If you stop adding fruit when the acid is right, you'll still end up low on fruit for a wine like blackberry.


----------



## Scooter68 (Oct 1, 2019)

Country Fruit wine is a bit different than grape wines. Vintners have learned over their years of experience how to judge what they need to do. Sugar content and acidity (As well as other elements) do vary with their grapes from one variety to another, and year to year but the variation is relatively predictable.

That's is certainly not the case when you discuss the WIDE variety of fruits, vegetables and other things folks make into "Country Fruit Wine." Some things folks use have extremely low sugar content or even acidity. Wild vs Domesticated fruits and veggies also vary significantly. 

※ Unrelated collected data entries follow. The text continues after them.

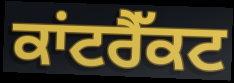
ਕਾਂਟਰੈੱਕਟ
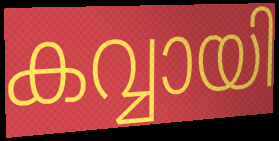
കവ്വായി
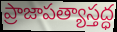
ప్రాజాపత్యాస్తద్ధ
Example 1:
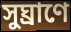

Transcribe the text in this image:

সুঘ্রাণে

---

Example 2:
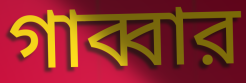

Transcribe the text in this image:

গাব্বার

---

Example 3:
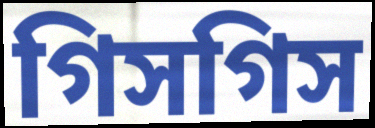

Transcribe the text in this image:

গিসগিস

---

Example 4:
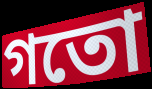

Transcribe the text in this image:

গতো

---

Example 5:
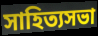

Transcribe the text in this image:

সাহিত্যসভা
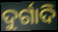
ଦୁର୍ଗାଦି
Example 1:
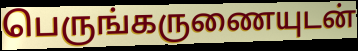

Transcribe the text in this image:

பெருங்கருணையுடன்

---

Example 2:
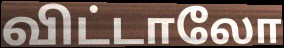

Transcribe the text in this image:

விட்டாலோ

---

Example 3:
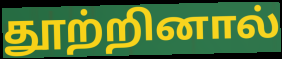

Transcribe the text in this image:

தூற்றினால்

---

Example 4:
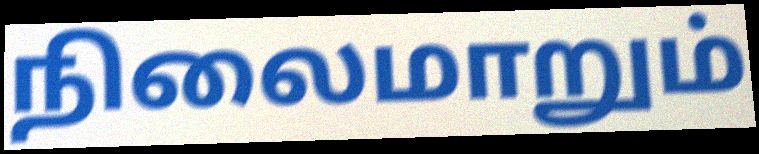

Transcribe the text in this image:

நிலைமாறும்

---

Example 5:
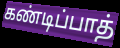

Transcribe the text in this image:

கண்டிப்பாத்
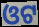
ଓଟ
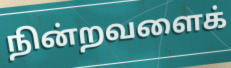
நின்றவளைக்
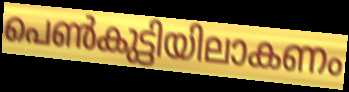
പെൺകുട്ടിയിലാകണം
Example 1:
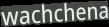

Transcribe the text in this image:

wachchena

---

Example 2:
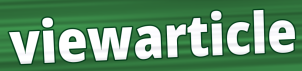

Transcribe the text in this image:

viewarticle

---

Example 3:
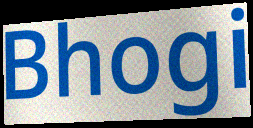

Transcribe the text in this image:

Bhogi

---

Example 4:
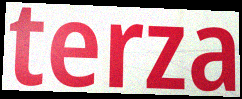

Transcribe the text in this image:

terza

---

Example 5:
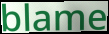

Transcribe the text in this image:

blame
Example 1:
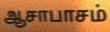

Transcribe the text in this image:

ஆசாபாசம்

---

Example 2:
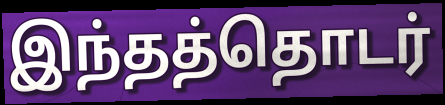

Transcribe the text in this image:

இந்தத்தொடர்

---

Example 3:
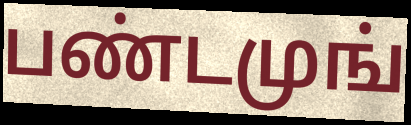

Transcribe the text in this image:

பண்டமுங்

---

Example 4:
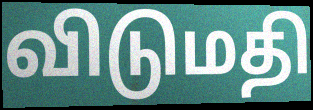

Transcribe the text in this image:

விடுமதி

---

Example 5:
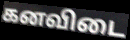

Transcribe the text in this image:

கனவிடை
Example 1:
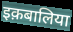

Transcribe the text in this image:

इक़बालिया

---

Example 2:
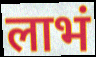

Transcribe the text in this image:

लाभं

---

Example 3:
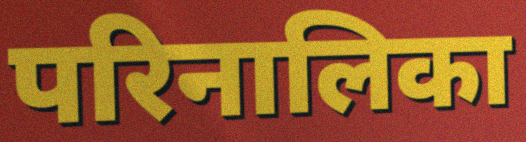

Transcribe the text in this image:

परिनालिका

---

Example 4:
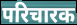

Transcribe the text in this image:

परिचारक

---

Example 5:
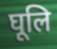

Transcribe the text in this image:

घूलि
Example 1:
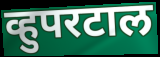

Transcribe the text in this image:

व्हुपरटाल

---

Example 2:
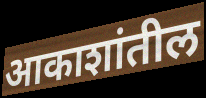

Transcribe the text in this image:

आकाशांतील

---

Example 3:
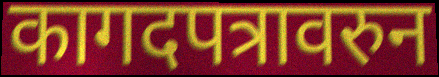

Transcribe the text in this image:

कागदपत्रावरुन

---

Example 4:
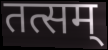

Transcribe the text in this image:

तत्सम्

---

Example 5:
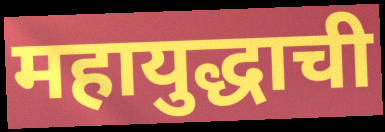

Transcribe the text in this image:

महायुद्धाची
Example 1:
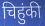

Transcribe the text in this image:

चिहुंकी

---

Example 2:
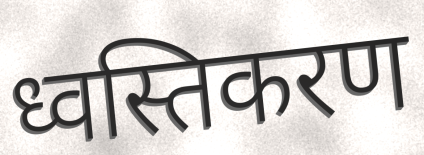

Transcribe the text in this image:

ध्वस्तिकरण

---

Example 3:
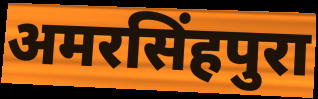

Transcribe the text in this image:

अमरसिंहपुरा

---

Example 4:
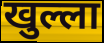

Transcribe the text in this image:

खुल्ला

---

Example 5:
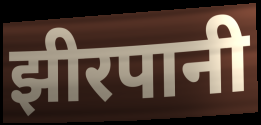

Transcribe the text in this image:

झीरपानी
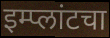
इम्प्लांटचा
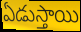
ఏడుస్తాయి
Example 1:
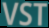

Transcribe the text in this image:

VST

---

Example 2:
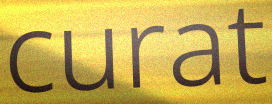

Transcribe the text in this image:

curat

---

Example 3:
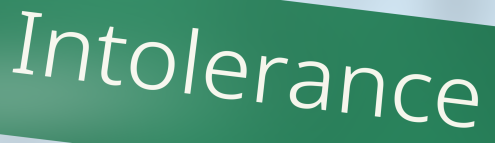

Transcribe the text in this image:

All of the element not only Acidity, Sugars, Tannins, Flavor etc vary so much that there is NO one size fits all method that works. 

Acid level or even sugar levels alone really are not a sound basis to use in determining how much fruit should be in a wine batch.


----------



## jgmillr1 (Nov 5, 2019)

jgmillr1 said:


> I wonder if this may be coming from different blueberry species or ripeness. The blueberries I got only had an initial TA of 6.5 and pH of 3.6-3.8. So a little more acid helped guide the balance where it needed to be



My latest round of blueberry wine is using 100% Michigan berries with harvest dates in August and Sept. I'm definitely seeing a varietal difference between these and the first round of blueberries I used. 

The first round had a brix of 15, pH of 3.3 and TA of 6.5. This round has a brix of 11, pH of 2.87 and TA of 14.0. Quite a bit different! So, no need for any more acid additions of course. I've done some deacidification and a little amelioration to bring the sugar up. If I can get the TA down to 10, it should be manageable in terms of balancing the acid with sweetness. We'll see how it ends up after fermentation.

Anyway, this does answer the question of why I had to add acid before but not now. No real surprise that it comes down to the variety of blueberry being used.


----------